Dataset extract section start

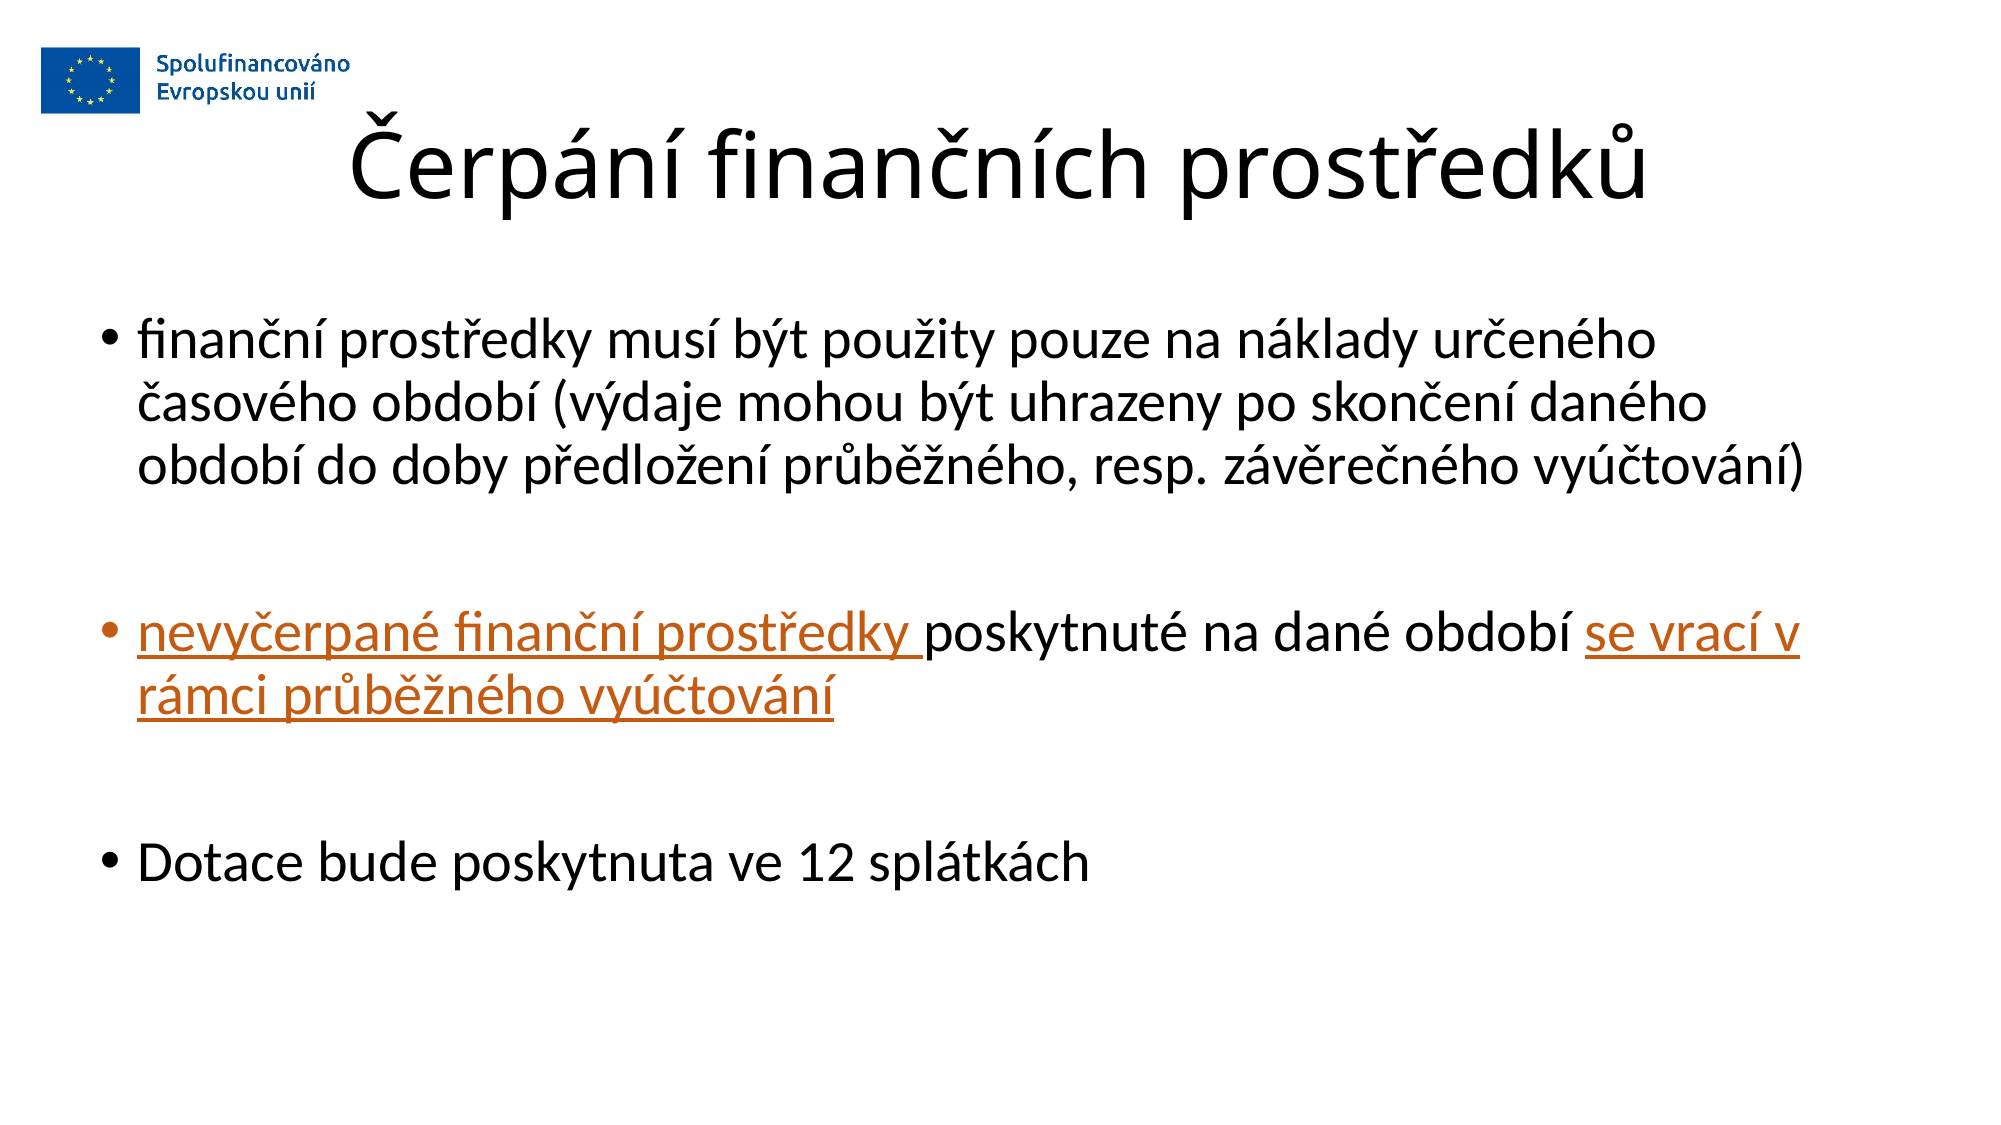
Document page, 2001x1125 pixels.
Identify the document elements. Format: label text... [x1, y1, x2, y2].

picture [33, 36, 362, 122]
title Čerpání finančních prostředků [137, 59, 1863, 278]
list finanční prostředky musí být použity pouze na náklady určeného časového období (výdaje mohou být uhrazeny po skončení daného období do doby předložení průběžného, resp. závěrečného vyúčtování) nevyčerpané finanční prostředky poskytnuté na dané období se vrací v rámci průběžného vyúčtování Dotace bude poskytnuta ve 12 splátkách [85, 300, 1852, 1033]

Dataset extract section end
Dataset extract section start

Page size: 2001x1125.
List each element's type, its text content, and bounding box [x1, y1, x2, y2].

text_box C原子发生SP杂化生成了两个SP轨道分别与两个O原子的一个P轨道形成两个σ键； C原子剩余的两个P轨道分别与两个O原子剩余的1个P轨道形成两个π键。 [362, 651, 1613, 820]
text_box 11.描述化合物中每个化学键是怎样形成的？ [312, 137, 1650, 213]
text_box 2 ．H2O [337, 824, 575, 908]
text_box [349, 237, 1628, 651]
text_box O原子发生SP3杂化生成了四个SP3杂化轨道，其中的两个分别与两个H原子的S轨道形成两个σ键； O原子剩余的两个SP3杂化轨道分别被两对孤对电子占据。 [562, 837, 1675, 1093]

Dataset extract section end
Dataset extract section start

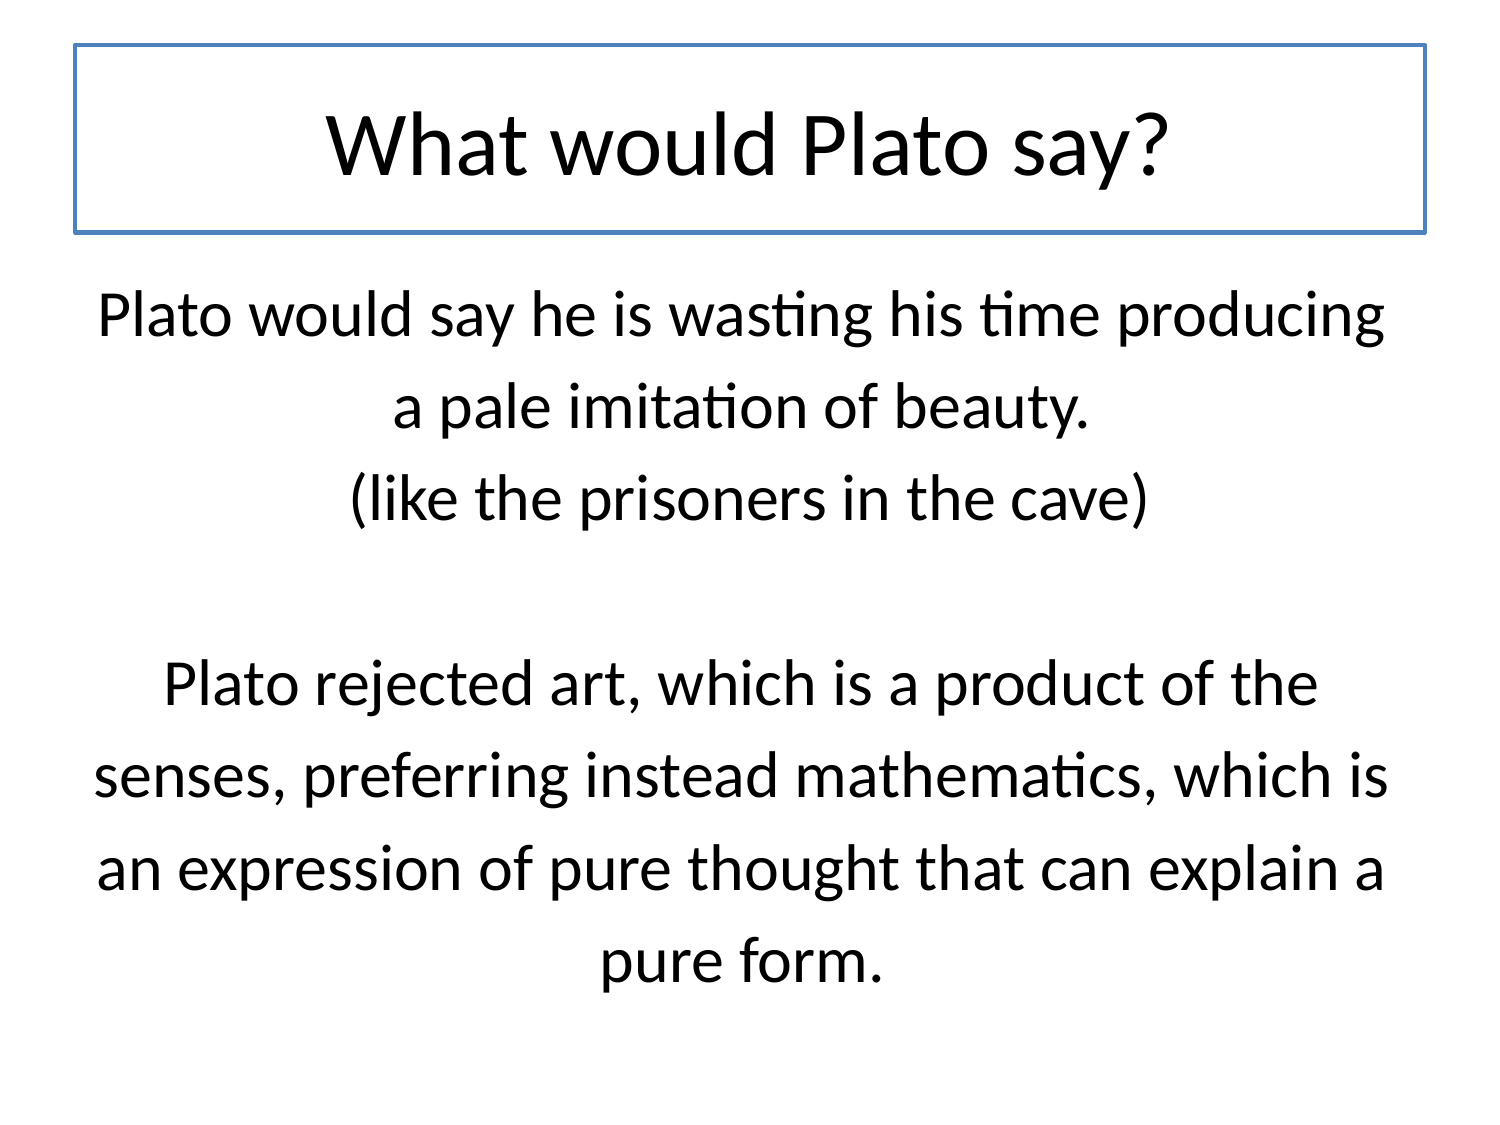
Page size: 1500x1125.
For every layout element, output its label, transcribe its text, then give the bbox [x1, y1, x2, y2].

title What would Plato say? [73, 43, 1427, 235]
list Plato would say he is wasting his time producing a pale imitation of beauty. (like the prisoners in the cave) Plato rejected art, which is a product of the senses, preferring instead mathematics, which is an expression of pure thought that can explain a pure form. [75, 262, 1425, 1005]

Dataset extract section end

• _What the task requires_
Which of the lines in the data hold the string "size"? Report each of them by copying it.

• _Output of the task_
Page size: 2001x1125.
Page size: 1500x1125.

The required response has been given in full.